Despite plenty of corporate pushback, the SEC’s controversial money market reform will be more headache than hardship for corporate investors.
Money market reform in the US has progressed with the speed of a snail on valium. The idea was first floated in 2008 after the Reserve Primary Money Market Fund’s net asset value fell below $1 per share, unexpectedly saddling investors in the “cash-like” instruments with very real losses. The drop triggered a stampede out of money funds and calls in Congress for tighter regulation of the industry.
Seven years later, the Security and Exchange Commission’s hotly contested reform package is set to go live October 14, 2016. The heart of the reform: regulations requiring prime money market funds—highly liquid vehicles that cater to institutional investors—to ditch the stable $1 net asset value for a floating-rate NAV. The change means shareholders in prime funds could lose money—a possibility that tends to undercut the attraction of an investment vehicle long regarded as safe. Major players in the industry, including Fidelity Investments and Federated Investors, have plans to close or convert some of their larger prime funds.
A number of treasurers contacted by Global Finance indicated it’s too soon to tell what the new rules mean for their cash management strategies. One report sees shareholders yanking up to $500 billion from institutional money market funds over the next two years. Says Brad Airing, managing director in the Global Liquidity Investment Solutions group at Bank of America Merrill Lynch: “We expect a change in allocation but not a total abandonment of prime funds.”
Tony Carfang, former vice president at First National Bank of Chicago and now partner and director of Treasury Strategies, believes some corporations will move a percentage of their cash from prime funds to government funds to avoid a perceived mass exodus in the run-up to October 14.
PRECAUTIONARY TALE
The floating NAV isn’t the only part of new SEC regulations that could spook corporates. To prevent future runs on the funds, the commission green-lit the addition of a 2% redemption charge if the weekly liquidity of a fund falls below 30% of its portfolio value. In addition, funds will be allowed to deploy a gate—that is, suspend redemptions—for 10 days if liquidity drops below the 30% threshold.
The SEC regulations do not actually require money market funds to impose redemption fees— it’s up to fund boards to take those drastic steps. Industry experts also point out that, while a freeze on redemptions lessens the appeal of institutional money funds, other short-term cash management instruments come with similar snares. The auction-rate security market, for one, simply seized up during the financial crisis.
In a scorecard rating the usefulness of cash management instruments before and after financial regulations, Treasury Strategies still ranked prime funds at the top. That said, a fair amount of corporate cash is going into products like certificates of deposit and time deposits. Tom Hunt, a former finance executive at 3M Global Treasury and current director of treasury services at the Association for Financial Professionals, says treasurers are evaluating putting cash into separately managed accounts. “Some are considering running their own money market fund,” he said.

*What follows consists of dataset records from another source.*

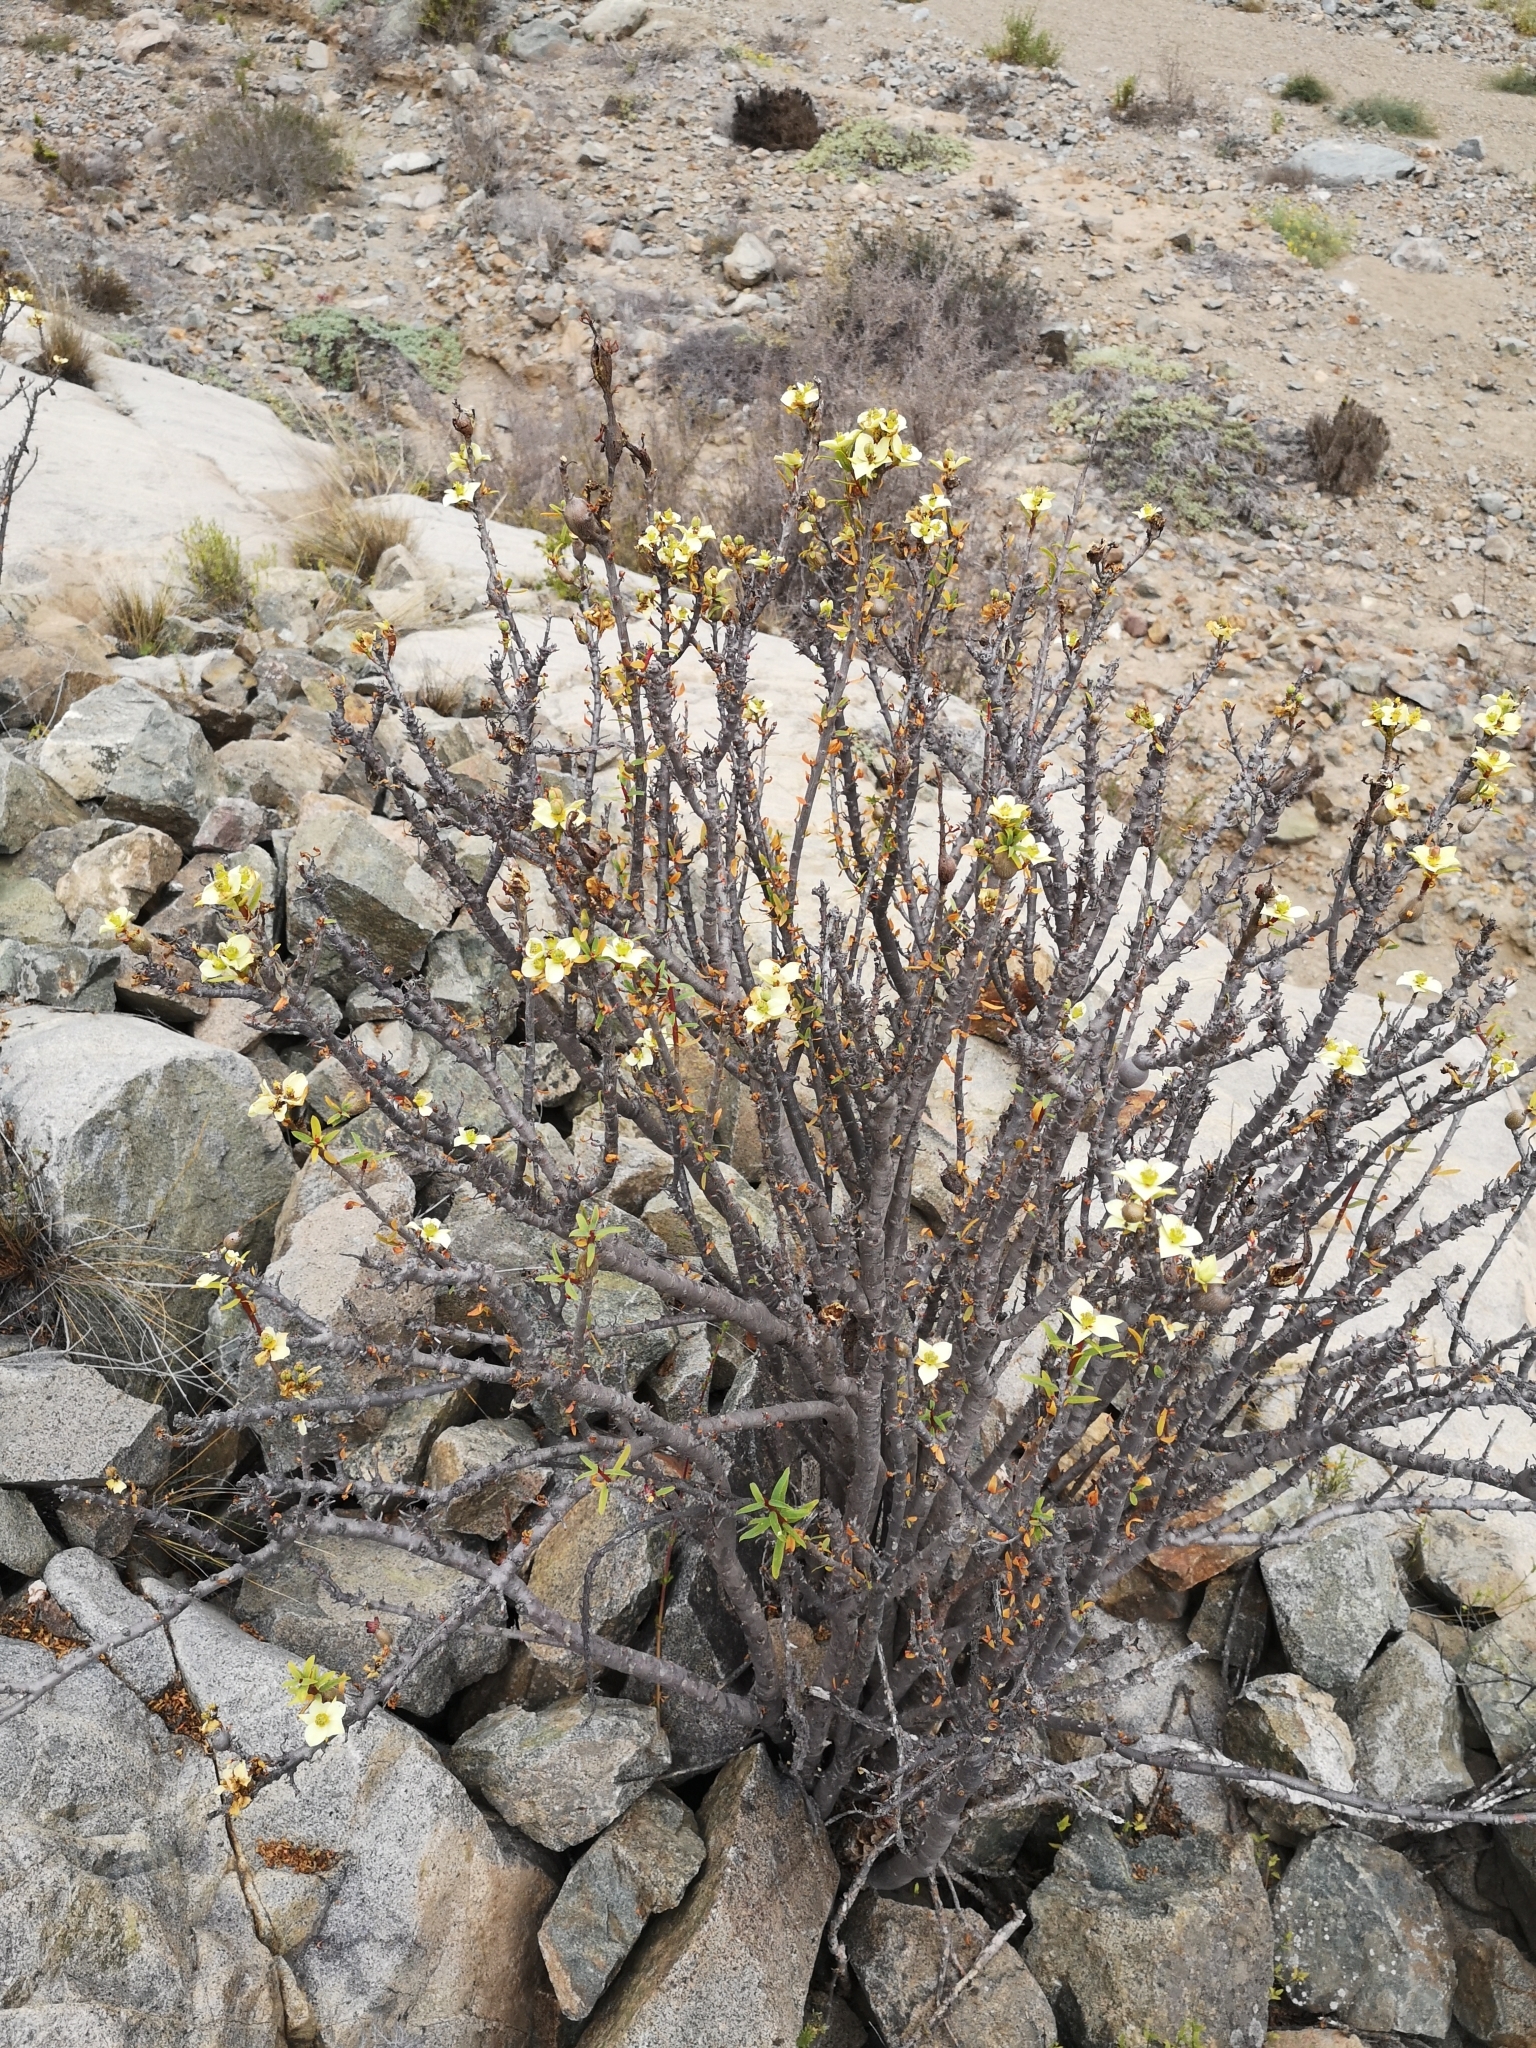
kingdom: Plantae
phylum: Tracheophyta
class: Magnoliopsida
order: Malpighiales
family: Euphorbiaceae
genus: Euphorbia
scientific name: Euphorbia lactiflua
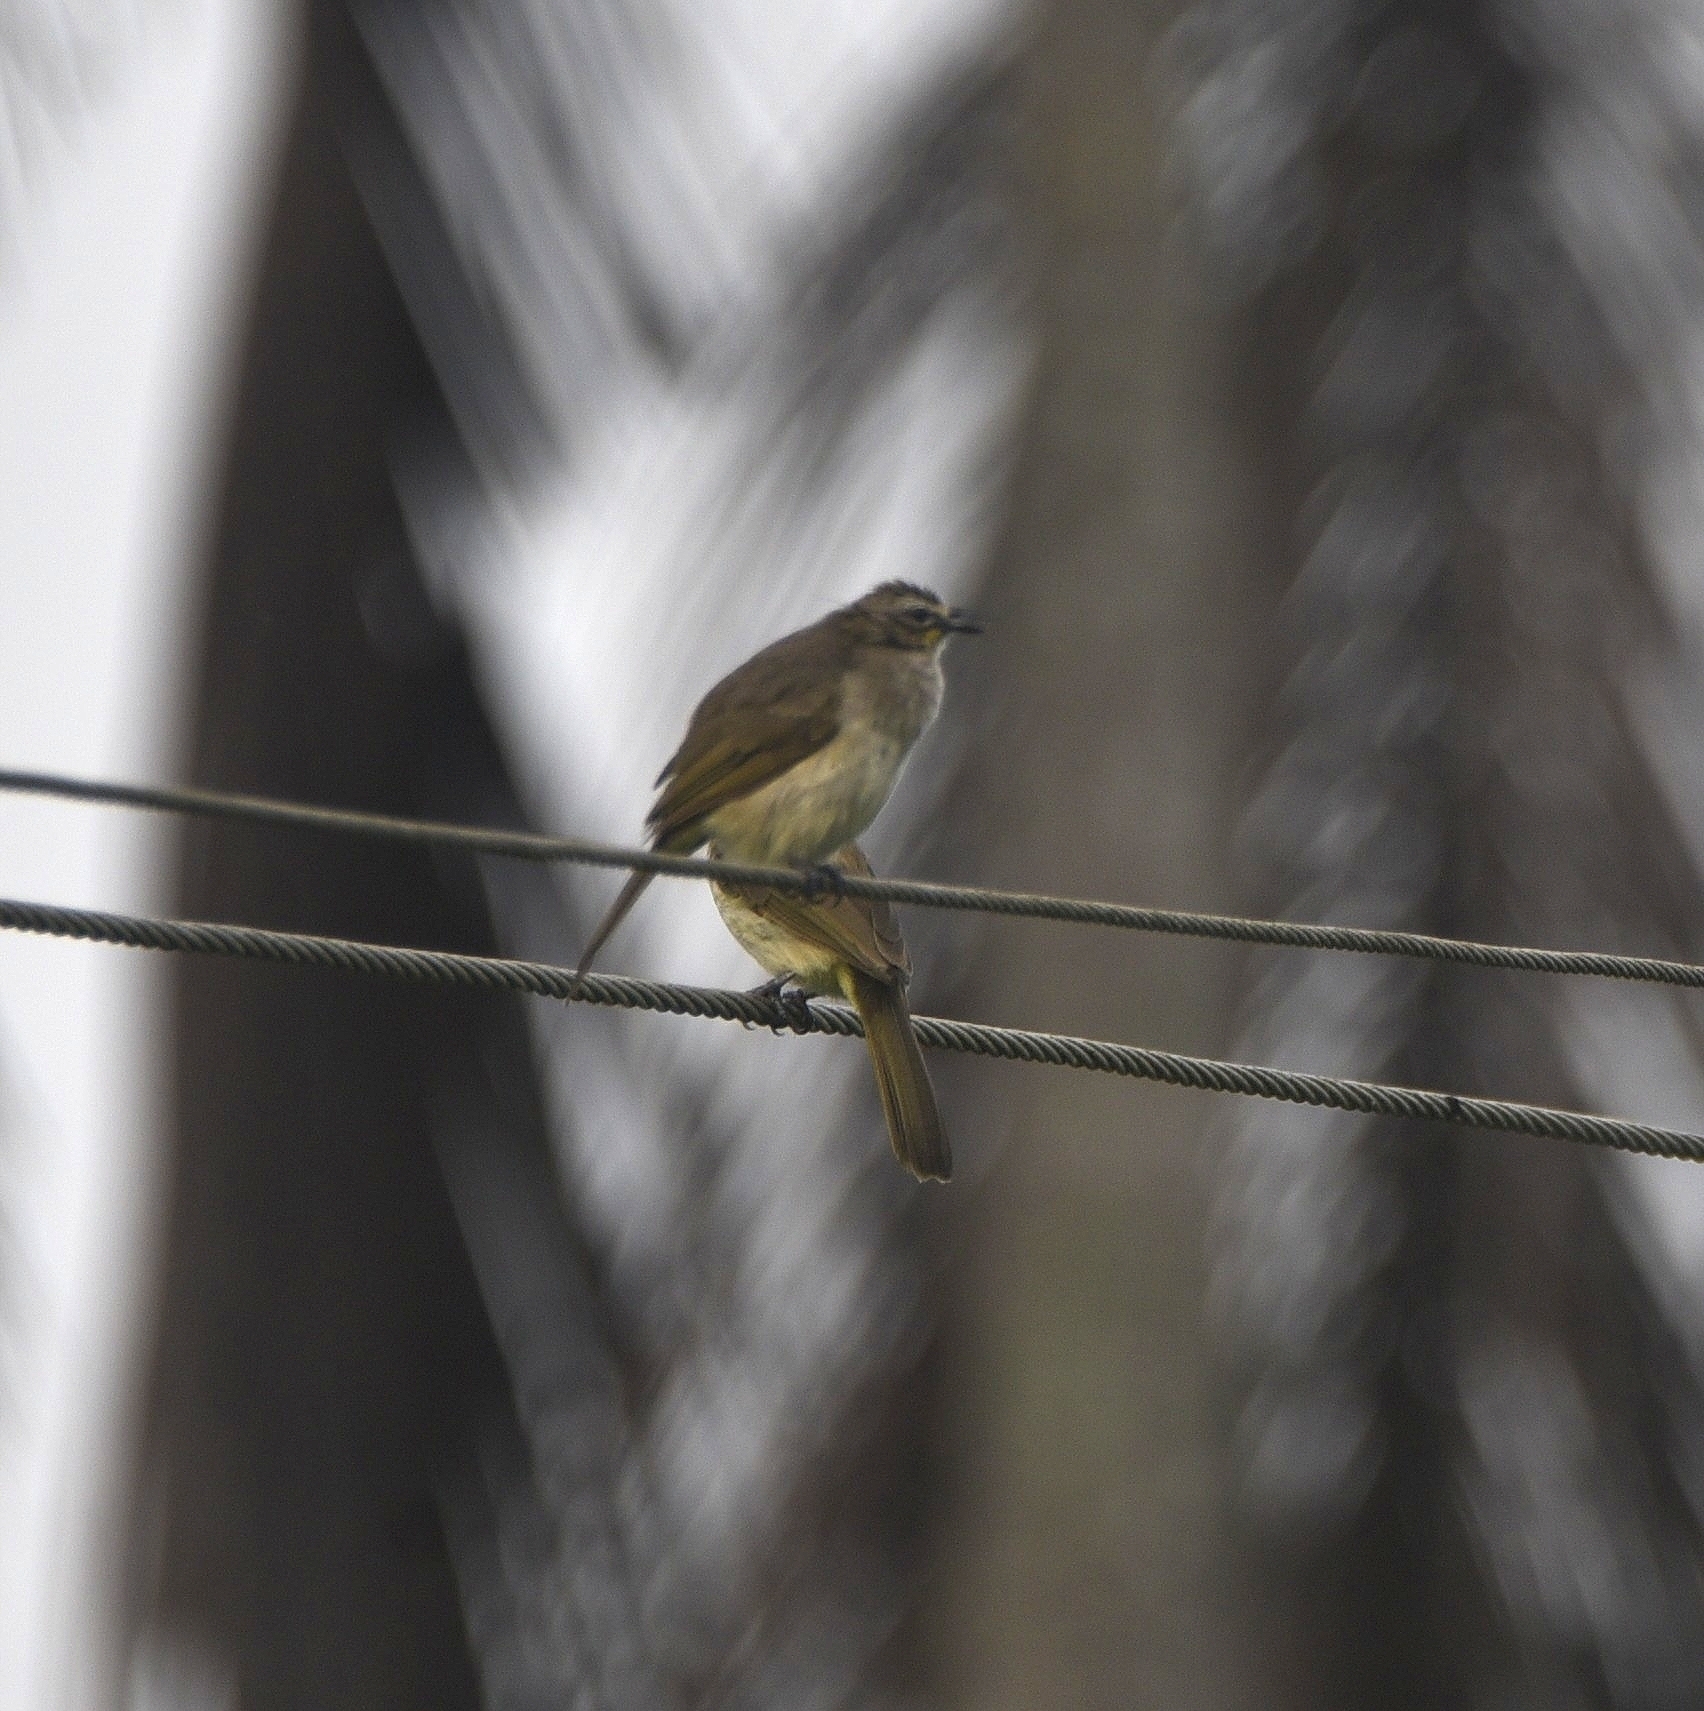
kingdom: Animalia
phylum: Chordata
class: Aves
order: Passeriformes
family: Pycnonotidae
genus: Pycnonotus
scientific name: Pycnonotus luteolus
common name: White-browed bulbul
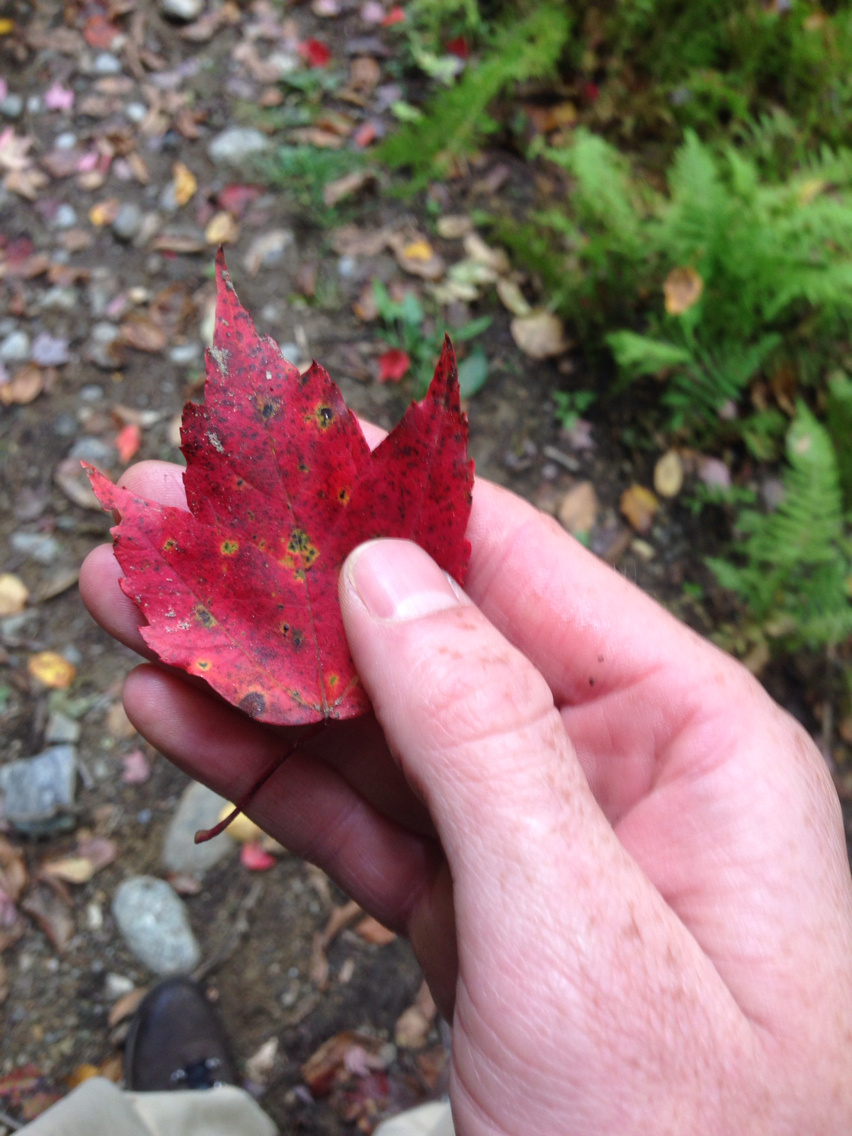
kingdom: Plantae
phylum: Tracheophyta
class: Magnoliopsida
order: Sapindales
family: Sapindaceae
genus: Acer
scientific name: Acer rubrum
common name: Red maple
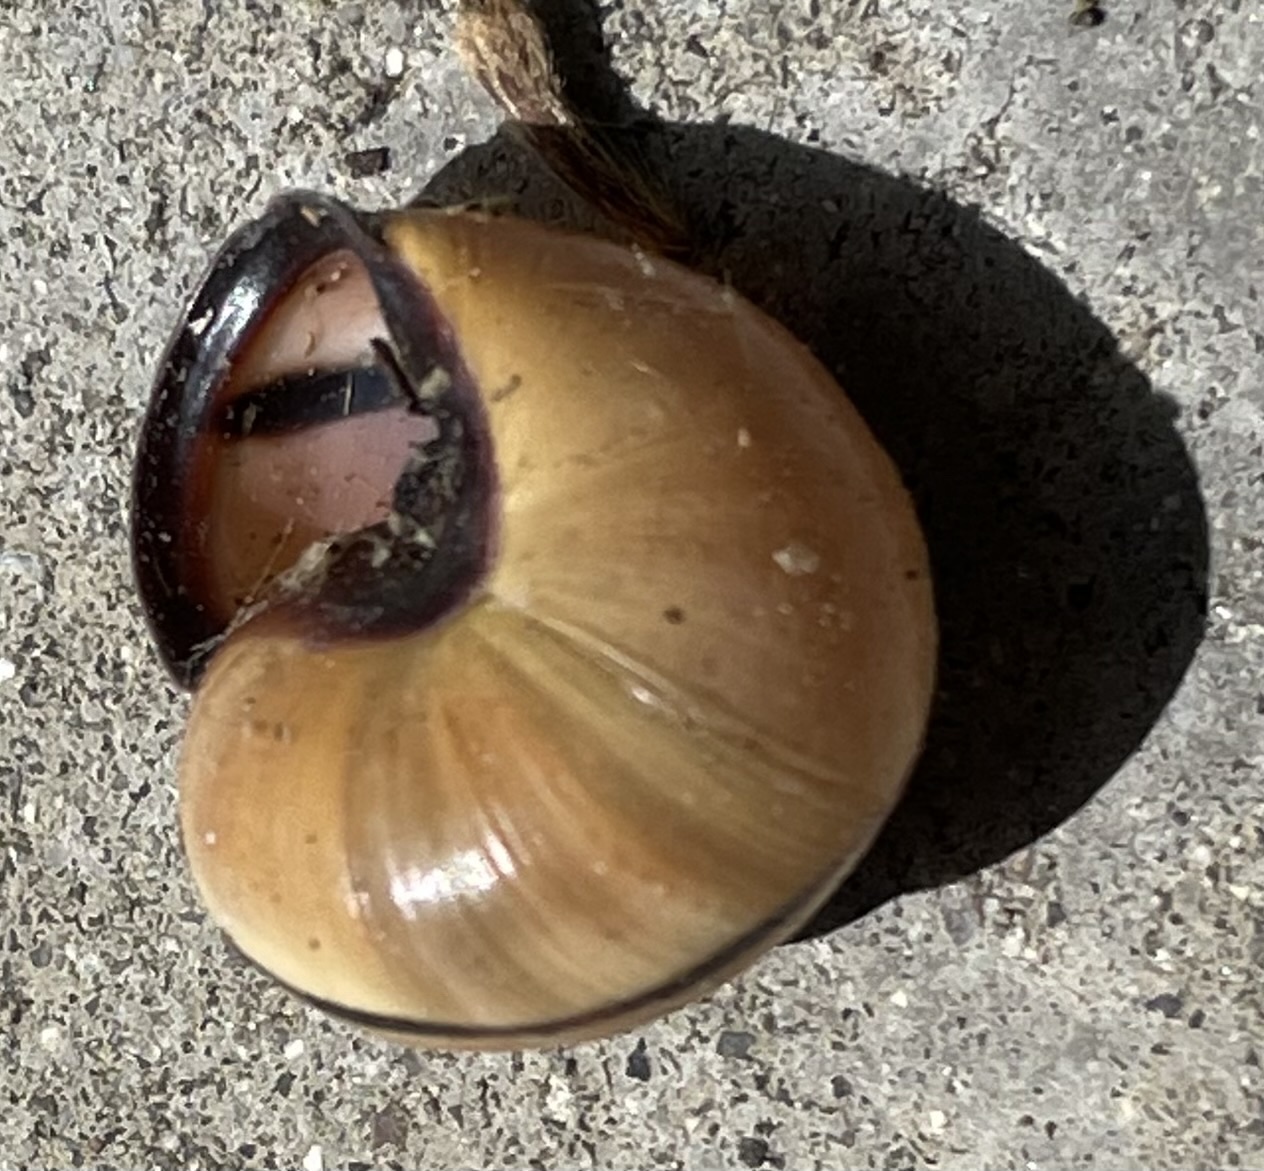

Ultra-short-term bond funds are also on the radar. Typically, they are touted as being akin to cash. But Fitch Ratings noted that many of the 34 funds it researched invested in debt at the lower end of the investment grade scale with more than a third holding junk bonds.
Finance executives and their staffs will need to do their homework before parking money in unfamiliar short-term investment products. Given the new regulations, the same can be said of investing in prime funds. With fund firms shrinking or converting some prime funds into government funds or others, corporate cash allocations could be thrown out of whack.
One fix: revisiting corporate policies to tweak investment guidelines—a pain, but hardly a monumental task. “Money market fund [managers] see it as a bigger deal [than treasurers do].” says Hunt. “Treasurers are taking a wait-and-see approach.”